If we are using an RDD multiple number of times in our program, the RDD will be recomputed everytime. This is a performance issue. To avoid this we store the output of RDD in memory/disk so that the same data can be used multiple time. This is achived by cache and persist.
For example: Lets create a Dataframe which contains number 1 to 10
val df = Seq(1,2,3,4,5,6,7,8,9,10).toDF("num") df: org.apache.spark.sql.DataFrame = [num: int]
Now Dataframe df does not contains the data , it simply says that it will create the data when an action is called.
Next lets take a count of Dataframe
df.count res0: Long = 10
Now count is an action, so first the Dataframe df will read the data and then count it. Now this does not mean that the RDD has stored the data and it can read if its called again.
To make that happen we can use Cache df.cache(), but still this doesnt mean anything.

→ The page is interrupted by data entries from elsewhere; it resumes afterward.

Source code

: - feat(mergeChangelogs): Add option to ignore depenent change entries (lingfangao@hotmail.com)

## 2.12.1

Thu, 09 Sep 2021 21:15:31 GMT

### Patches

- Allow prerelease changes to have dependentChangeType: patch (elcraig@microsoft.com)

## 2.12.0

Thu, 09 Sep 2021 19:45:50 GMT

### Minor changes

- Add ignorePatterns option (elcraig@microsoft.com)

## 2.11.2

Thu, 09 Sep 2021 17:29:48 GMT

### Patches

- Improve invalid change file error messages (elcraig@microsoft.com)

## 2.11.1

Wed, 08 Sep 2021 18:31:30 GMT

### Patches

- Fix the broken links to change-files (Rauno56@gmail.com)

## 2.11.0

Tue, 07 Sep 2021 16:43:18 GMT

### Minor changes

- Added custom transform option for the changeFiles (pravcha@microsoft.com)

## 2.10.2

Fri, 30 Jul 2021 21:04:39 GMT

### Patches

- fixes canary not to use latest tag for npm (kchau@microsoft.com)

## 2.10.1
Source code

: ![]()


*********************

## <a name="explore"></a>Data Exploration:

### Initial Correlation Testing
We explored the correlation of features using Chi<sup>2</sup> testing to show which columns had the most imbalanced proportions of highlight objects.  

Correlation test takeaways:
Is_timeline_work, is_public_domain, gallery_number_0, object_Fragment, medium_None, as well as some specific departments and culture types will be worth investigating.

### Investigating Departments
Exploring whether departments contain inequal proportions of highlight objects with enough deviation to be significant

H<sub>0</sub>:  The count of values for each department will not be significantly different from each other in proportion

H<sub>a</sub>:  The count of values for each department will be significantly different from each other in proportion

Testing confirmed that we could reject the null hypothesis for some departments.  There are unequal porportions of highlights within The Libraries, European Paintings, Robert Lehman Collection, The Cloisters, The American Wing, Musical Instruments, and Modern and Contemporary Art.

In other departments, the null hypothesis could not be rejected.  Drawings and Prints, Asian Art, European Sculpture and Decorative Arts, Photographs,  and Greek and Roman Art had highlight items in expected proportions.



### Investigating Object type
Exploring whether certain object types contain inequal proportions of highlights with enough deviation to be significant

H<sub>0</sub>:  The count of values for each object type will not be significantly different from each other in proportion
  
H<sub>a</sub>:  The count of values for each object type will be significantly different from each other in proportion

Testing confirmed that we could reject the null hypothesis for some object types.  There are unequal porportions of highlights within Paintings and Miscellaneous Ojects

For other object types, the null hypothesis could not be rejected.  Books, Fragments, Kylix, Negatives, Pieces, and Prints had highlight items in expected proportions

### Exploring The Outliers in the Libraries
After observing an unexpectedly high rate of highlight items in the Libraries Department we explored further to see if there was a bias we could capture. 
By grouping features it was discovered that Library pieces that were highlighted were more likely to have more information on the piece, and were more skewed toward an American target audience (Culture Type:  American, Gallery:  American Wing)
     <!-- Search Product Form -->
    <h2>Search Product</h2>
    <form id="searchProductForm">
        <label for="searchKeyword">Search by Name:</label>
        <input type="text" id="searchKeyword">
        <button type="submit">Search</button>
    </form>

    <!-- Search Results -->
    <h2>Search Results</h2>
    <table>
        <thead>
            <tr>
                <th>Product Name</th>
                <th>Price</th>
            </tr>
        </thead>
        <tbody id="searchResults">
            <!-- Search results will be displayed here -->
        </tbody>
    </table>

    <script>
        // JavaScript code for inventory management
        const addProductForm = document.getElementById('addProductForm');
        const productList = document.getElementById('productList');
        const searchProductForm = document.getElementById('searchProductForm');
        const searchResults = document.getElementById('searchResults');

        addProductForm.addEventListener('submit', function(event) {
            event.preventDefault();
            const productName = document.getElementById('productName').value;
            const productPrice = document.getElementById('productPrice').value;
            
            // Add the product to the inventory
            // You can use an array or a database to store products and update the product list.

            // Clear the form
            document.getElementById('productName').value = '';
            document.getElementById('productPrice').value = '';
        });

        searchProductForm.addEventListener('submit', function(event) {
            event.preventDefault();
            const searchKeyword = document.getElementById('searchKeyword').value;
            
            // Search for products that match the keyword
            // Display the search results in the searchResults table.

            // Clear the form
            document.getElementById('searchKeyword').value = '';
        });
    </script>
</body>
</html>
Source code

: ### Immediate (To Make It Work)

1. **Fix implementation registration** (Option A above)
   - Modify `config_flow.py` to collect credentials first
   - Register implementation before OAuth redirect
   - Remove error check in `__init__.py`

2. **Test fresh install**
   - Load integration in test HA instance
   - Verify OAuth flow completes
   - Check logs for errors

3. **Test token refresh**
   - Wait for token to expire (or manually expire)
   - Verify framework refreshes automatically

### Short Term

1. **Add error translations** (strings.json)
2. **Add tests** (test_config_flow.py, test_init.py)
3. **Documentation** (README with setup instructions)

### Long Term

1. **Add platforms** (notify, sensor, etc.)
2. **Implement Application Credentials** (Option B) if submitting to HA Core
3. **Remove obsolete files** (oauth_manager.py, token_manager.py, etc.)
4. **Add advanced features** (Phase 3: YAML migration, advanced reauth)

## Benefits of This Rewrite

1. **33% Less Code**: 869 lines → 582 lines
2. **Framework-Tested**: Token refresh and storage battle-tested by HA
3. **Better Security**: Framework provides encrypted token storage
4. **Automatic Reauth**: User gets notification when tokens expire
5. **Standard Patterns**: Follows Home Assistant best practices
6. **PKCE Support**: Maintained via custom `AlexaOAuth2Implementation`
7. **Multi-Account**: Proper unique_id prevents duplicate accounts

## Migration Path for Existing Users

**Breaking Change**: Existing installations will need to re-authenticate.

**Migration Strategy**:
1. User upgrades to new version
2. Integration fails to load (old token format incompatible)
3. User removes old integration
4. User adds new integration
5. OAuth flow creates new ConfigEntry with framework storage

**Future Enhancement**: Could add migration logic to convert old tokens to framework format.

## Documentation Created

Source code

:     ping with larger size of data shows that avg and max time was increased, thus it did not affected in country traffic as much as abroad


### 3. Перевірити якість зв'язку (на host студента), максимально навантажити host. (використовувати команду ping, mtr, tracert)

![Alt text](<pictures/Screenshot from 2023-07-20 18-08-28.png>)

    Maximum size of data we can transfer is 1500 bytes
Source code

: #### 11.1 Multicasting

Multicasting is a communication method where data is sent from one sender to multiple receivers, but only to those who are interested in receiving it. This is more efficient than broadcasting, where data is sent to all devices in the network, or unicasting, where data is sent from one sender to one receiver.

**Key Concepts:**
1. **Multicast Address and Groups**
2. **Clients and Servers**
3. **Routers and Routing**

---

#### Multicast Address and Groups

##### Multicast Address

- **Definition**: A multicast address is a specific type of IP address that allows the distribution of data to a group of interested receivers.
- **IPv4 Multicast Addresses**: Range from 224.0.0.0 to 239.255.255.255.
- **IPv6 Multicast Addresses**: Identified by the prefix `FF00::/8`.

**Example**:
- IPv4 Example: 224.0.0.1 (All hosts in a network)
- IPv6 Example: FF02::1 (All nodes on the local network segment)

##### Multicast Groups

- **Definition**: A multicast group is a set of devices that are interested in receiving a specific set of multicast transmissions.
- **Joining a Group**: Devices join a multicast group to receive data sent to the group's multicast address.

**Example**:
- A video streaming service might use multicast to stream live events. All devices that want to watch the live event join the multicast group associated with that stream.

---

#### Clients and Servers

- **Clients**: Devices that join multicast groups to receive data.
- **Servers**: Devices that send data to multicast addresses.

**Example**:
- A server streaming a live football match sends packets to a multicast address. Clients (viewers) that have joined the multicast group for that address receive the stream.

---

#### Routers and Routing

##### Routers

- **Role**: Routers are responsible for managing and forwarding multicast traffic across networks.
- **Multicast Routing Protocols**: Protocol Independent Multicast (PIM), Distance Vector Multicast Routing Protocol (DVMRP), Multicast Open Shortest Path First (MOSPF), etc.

It simply states that when an action is called, it read the data and cache it. When the next action is called ex:- df.count then the data is fetched and cached for further use.
Persists also does the same thing, then that begs the first question.
How Persist is different from Cache
When we say that data is stored , we should ask the question where the data is stored.
Cache stores the data in Memory only which is basically same as persist(MEMORY_ONLY) i.e they both store the value in memory. But persist can store the value in Hard Disk or Heap as well.
What are the different storage options for persists
Different types of storage levels are:
NONE (default)
DISK_ONLY
DISK_ONLY_2
MEMORY_ONLY (default for cache operation for RDDs)
MEMORY_ONLY_2
MEMORY_ONLY_SER
MEMORY_ONLY_SER_2
MEMORY_AND_DISK
MEMORY_AND_DISK_2
MEMORY_AND_DISK_SER
MEMORY_AND_DISK_SER_2
OFF_HEAP
As the name implies MEMORY_ONLY stores the data only in memory , similarly DISK_ONLY stores in disk and MEMORY_AND_DISK stores in Memory and when there is a data spill over the excess data is stored in Disk.
What is _2 present in Storage Levels ex: MEMORY_ONLY_2
This means that 2 replicas are taken.
Can the Storage Levels be changed once assigned
No, they cannot be changed.
Can WE remove data stored using cache and persist
Yes, we can do by calling unpersist.
df.unpersist
What happens when the source data changes, will the cached data also change
No, spark assumes that during the entire operation the source data will not change and it does not update the cached data .